Saturday, June 20, 2015

Jon Rafman's Sculpture Garden

Sculpture Garden

June 20 - September 13, 2015

Montreal Museum of Contemporary Art (referred to as MAC, an abreviation from the French Musée d'art contemporain), has launched a new exhibition. It features two Montreal artists: David Altmejd and Jon Rafman. I found the Jon Rafman's audio-visual installation Sculpture Garden especially relevent. You can see the physical part of the installation in the photo above, the rest exists in an electronically created virtual space of a 360 degrees video and Oculus Rift DK2.

The two physical sculptures are both made from polystyrene. One is covered with a silver leaf and is entitled New Age Demanded (Waverider Silver), 2015. The other is covered with a gold leaf and is entitled New Age Demanded (Futurisimo Gold), 2015. The one covered with a silver leaf looks like a reclining female figure. You can see similar reclining figures on the left, in the Henry Moore's drawing from the Montreal Museum of Fine Art collection. The other piece, covered with the gold leaf, looks like a stylized male bust. Both sculptures are very sleek and stylish.They are wearing very well their respective gold or silver finish, both metals held in great respect by people. Yet this glitter is "skin deep", only a make-believe, since the inside content is quite mundane.

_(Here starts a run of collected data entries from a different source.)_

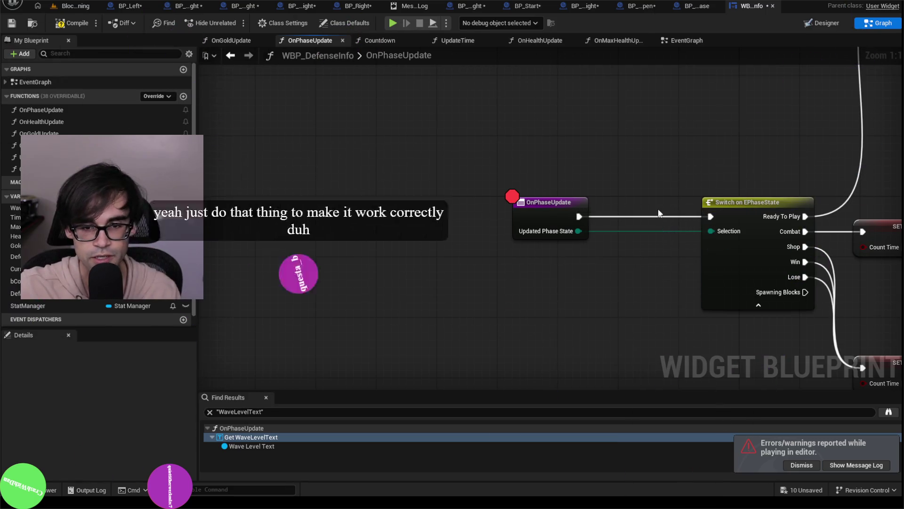
left_click(57, 24)
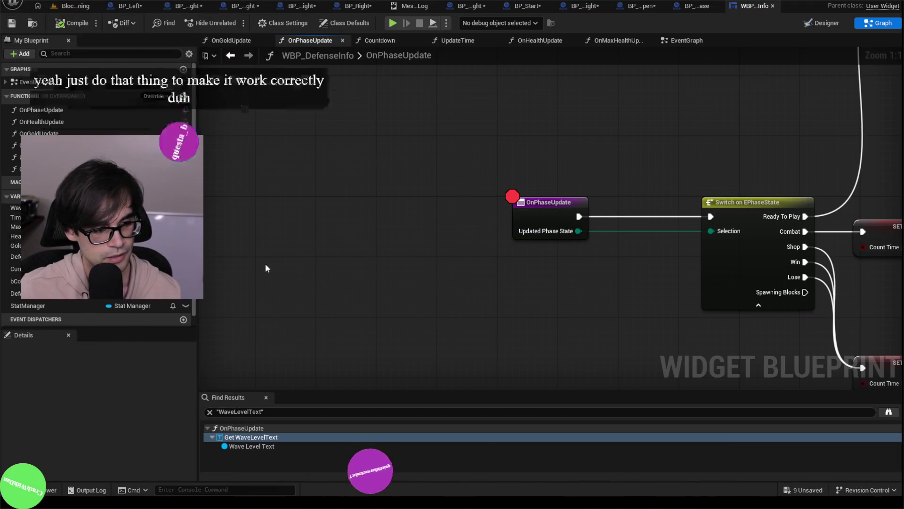
left_click_drag(480, 145, 350, 142)
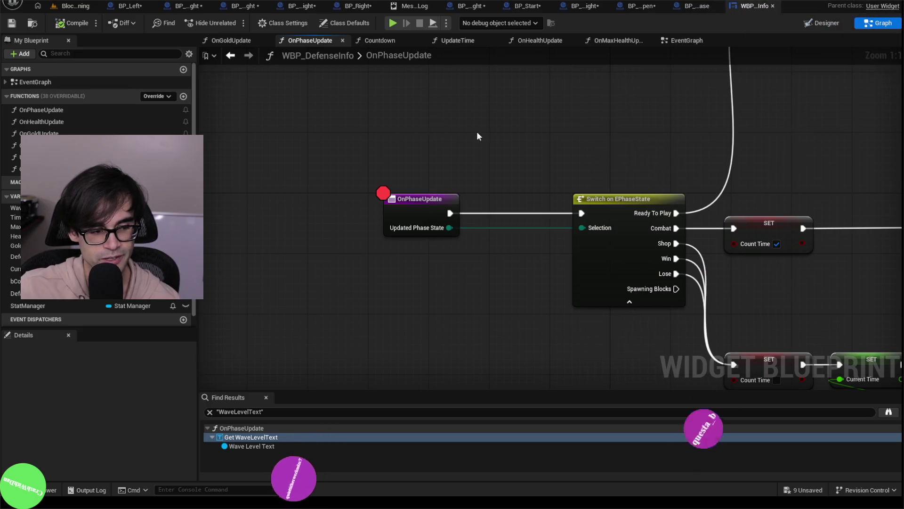
left_click(325, 223)
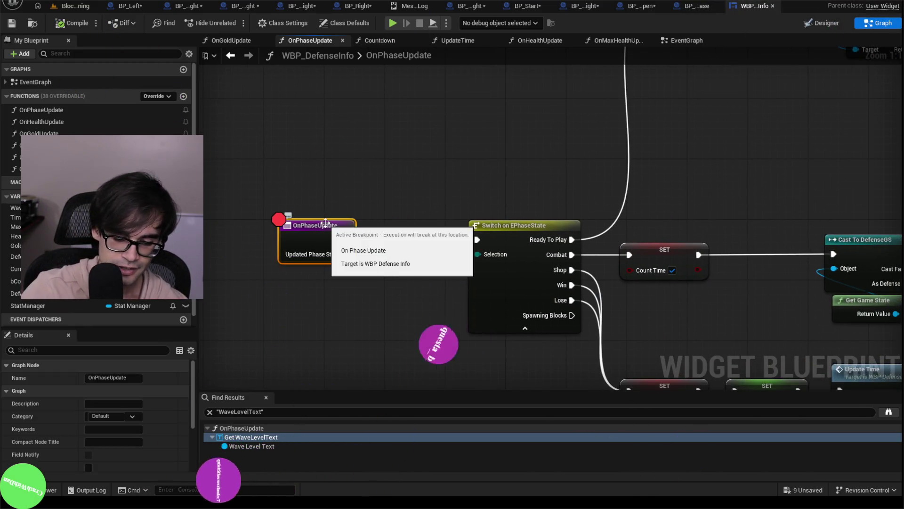
key("F9")
key("Home")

Once you put the required paraphernalia over your eyes and ears, you become totally immersed in an audio-visual virtual reality. It exists around you, and becomes more revealed and intense as you take steps to the left, to the right, or turn backward. The two physical sculptures are constantly present in the virtual landscape that is desolate and even appears to be post-apocalyptic, with a lonely, torn-apart-man-made structure from which pieces of geometrical shapes are flying away in all directions. The strobing, pulsating sound intensifies the vision. The sound is similar to the New-Age brain entrainment type of technology with hypnotic, overpowering, and even invasive quality. Right from the start it comes on with such an intensity that it appears to be the cause of the desolation in this virtual reality, as if representing an aftermath of some sound-wave-weapon attack

The allusion seem to be projected that in the post-apocalyptic scenario trivial human values such as gold and silver, the prestige. the slickness, the richly clad people - all of this is quite irrelevant. It seems to be suggested that at the end only purely aesthetic values survive and counts.

The work deals with deconstructing the physical reality while transforming it into a tightly constructed aesthetic experience. Could the final destruction of the reality, the apocalypse, be for some perceived as an aesthetic experience, moreover, a virtual aesthetic experience since there will be no humans left to experience it in real terms? Or maybe the aesthetics are assuming for some a place of a new "New Age" type of religion?

The inconvenient part of this work - only one person at a time can experience it. And since it takes time, not everybody who would have liked to fully view the piece is going to be able to do so.